Cette communication vise à examiner la métaphore de la structure dans le discours linguistique. Si, très généralement, la notion de structure revoie à une conception de la langue comme système construit, et cela à des niveaux multiples (la grammaire scolaire a l’habitude, par exemple, d’inviter l’élève à faire la construction d’une phrase), en revanche les modalités de cette construction font l’objet de métaphores secondes : l’enchâssement en est une, qui a connu un succès certain dans le cadre générativiste. Dans notre communication, nous nous intéresserons à deux métaphores assez spécifiques d’un structuralisme particulier, celui que développe G. Guillaume dans ses Leçons et publications (notamment Temps et verbe et les Prolégomènes à une linguistique structurale) : celle de l’architectonique et de la (psycho)mécanique, la langue étant conçu comme une mécanique signifiante.
Ingrid Šafranek, Université de Zagreb
“Le poème des origines ou le tournant poétique dans le
«sonnet le plus commenté du monde»”
Dans l’ aura du premier romantisme, de la théorie esthétique de Baudelaire et du symbolisme, au carrefour entre Une saison en enfer et les Illuminations, le fameux sonnet «Voyelles» représente le clivage dans l’ oeuvre de Rimbaud et la plaque tournante de sa vision poétique. Il est certes «mythique», mais n’ est ni aussi mystique ni par trop hermétique comme sa légende l’ a voulu. Il n’ est non plus «humain, trop humain» selon la lecture réductrice inverse. Il est métapoétique au deuxième degré: en même temps que le crédo poétique de son oeuvre implosive et dynamique, il est la métaphore réalisée de l’ esthétique symboliste et l’ allégorie de ce tournant linguistique et poétique qui sera désormais la marque du modernisme des époques à venir.
termes-clefs: «Voyelles», tournant linguistique et poétique, esthétique cryptée, langage, structuration et au-delà.
Dražen Varga, Université de Zagreb
“Relatifs comparés”
Tout ce qui est pertinent sur le plan du contenu trouve, à notre avis, son reflet formel ; et tout ce qui est pertinent dans la parole a sa base dans le système de la langue.
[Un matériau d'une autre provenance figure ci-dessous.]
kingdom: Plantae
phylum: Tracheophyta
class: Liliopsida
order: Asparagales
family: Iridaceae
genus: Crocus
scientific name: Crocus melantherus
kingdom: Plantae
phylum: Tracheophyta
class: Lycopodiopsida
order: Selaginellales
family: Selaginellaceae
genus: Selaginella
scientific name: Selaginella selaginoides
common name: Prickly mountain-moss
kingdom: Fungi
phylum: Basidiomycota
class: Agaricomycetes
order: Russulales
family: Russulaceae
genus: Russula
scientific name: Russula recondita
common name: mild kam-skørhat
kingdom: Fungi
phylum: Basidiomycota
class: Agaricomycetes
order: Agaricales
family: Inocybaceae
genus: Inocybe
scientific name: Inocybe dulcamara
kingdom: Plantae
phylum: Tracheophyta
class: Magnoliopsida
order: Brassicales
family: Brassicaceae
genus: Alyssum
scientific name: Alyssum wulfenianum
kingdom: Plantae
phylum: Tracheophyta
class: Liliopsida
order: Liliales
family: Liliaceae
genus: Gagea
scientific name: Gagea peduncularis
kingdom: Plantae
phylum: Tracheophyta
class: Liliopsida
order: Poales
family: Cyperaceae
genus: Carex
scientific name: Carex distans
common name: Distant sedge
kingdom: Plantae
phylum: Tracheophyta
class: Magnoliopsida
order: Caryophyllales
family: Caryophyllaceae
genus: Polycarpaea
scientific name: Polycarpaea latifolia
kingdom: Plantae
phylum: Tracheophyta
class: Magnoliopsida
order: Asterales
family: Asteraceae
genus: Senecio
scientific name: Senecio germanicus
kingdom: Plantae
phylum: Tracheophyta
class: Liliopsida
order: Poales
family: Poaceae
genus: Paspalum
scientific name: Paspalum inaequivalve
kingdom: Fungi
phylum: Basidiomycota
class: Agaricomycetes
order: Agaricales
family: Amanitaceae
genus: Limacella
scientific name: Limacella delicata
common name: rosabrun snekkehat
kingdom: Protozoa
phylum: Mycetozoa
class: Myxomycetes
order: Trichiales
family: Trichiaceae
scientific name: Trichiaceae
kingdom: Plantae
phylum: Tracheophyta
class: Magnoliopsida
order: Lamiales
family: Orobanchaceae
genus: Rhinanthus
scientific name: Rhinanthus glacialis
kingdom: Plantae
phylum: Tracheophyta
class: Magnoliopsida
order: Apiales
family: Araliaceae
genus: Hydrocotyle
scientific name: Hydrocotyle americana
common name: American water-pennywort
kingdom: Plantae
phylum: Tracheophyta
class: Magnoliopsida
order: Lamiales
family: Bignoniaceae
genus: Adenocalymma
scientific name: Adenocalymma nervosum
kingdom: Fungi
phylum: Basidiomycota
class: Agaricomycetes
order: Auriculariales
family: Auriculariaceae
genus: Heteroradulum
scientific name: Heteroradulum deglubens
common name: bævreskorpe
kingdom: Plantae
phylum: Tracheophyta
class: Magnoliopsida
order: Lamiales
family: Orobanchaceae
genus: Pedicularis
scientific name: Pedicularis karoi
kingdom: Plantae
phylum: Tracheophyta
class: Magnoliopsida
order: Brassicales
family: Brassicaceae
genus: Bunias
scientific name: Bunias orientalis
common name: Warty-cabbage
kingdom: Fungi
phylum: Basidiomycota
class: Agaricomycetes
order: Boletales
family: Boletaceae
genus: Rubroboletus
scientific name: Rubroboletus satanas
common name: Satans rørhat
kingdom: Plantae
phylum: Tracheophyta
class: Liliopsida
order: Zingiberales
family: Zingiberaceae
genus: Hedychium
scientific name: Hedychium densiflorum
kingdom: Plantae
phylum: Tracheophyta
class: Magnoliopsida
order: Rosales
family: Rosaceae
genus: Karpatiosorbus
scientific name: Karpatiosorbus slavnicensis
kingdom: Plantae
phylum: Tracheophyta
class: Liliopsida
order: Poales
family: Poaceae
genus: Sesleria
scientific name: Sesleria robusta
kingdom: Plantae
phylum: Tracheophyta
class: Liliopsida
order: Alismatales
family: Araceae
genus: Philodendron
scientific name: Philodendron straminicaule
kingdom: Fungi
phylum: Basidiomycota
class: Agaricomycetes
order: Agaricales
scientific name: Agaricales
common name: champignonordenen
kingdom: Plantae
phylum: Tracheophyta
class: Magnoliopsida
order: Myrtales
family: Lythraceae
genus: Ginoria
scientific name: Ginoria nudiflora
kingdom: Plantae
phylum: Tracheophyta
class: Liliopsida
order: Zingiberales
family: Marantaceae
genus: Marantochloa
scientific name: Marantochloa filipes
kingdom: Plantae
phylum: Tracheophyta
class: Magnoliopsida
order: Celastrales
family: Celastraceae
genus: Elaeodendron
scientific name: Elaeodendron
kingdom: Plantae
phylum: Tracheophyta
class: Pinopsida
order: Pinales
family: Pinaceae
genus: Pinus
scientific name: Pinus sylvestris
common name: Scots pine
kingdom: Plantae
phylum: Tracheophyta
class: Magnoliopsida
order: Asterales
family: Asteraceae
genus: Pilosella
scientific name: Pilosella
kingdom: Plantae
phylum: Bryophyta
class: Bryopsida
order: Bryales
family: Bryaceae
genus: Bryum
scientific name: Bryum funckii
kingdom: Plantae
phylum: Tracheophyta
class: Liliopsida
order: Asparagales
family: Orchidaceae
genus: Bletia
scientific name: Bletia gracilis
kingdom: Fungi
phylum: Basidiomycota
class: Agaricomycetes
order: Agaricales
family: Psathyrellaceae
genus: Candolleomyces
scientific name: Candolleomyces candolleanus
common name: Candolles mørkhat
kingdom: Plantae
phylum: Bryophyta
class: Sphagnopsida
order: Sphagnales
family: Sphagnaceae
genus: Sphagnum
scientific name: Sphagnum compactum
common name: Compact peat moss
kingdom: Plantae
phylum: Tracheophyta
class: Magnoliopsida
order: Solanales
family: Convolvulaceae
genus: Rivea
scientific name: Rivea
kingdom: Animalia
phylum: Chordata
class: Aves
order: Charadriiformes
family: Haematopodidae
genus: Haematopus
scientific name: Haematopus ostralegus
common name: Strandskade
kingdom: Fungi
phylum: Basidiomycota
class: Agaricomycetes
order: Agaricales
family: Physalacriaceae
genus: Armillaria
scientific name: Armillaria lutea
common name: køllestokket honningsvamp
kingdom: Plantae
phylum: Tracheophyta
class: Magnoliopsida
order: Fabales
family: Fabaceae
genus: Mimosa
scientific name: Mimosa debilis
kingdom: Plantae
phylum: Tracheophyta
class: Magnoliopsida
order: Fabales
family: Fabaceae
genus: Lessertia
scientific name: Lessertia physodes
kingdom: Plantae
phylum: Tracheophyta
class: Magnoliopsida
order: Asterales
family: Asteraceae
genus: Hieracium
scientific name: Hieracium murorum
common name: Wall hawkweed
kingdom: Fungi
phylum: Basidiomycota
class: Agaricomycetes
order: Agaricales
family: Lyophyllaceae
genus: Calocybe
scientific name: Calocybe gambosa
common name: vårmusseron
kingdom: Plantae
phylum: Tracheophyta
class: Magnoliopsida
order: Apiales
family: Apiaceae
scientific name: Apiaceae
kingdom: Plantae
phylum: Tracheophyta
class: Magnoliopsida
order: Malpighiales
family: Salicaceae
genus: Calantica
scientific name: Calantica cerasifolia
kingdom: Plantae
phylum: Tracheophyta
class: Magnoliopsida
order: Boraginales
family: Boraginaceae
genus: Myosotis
Pourtant, la parole, réalisation d’un système linguistique, ne devrait jamais être exclue d’une analyse de ce système formel et abstrait.
Une recherche comparée des propositions relatives dans les idiomes romans ainsi que dans quelques idiomes créoles dans la formation desquels a participé une composante romane importante, que nous prenons ici à titre d’exemple, nous a montré que certains idiomes, parmi lesquels le français, se détachent des autres par une spécificité : la distinction entre une forme particulière du pronom relatif pour la fonction du sujet et une autre, différente, pour les autres fonctions, à savoir celle de complément (opposition entre qui et que en français). La correspondance des formes du pronom interrogatif français (par ailleurs distribuées selon la répartition animé / inanimé) amène à une interprétation problématique des subordonnées introduites par le subordinateur ce que.
Reste à savoir, et c’est la question que nous poserons, dans quelle mesure certaines notions de l’étude de la parole, sémantique ou pragmatique (la qualification et la deixis, en particulier) peuvent nous aider à résoudre les problèmes de l’interprétation des structures syntaxiques.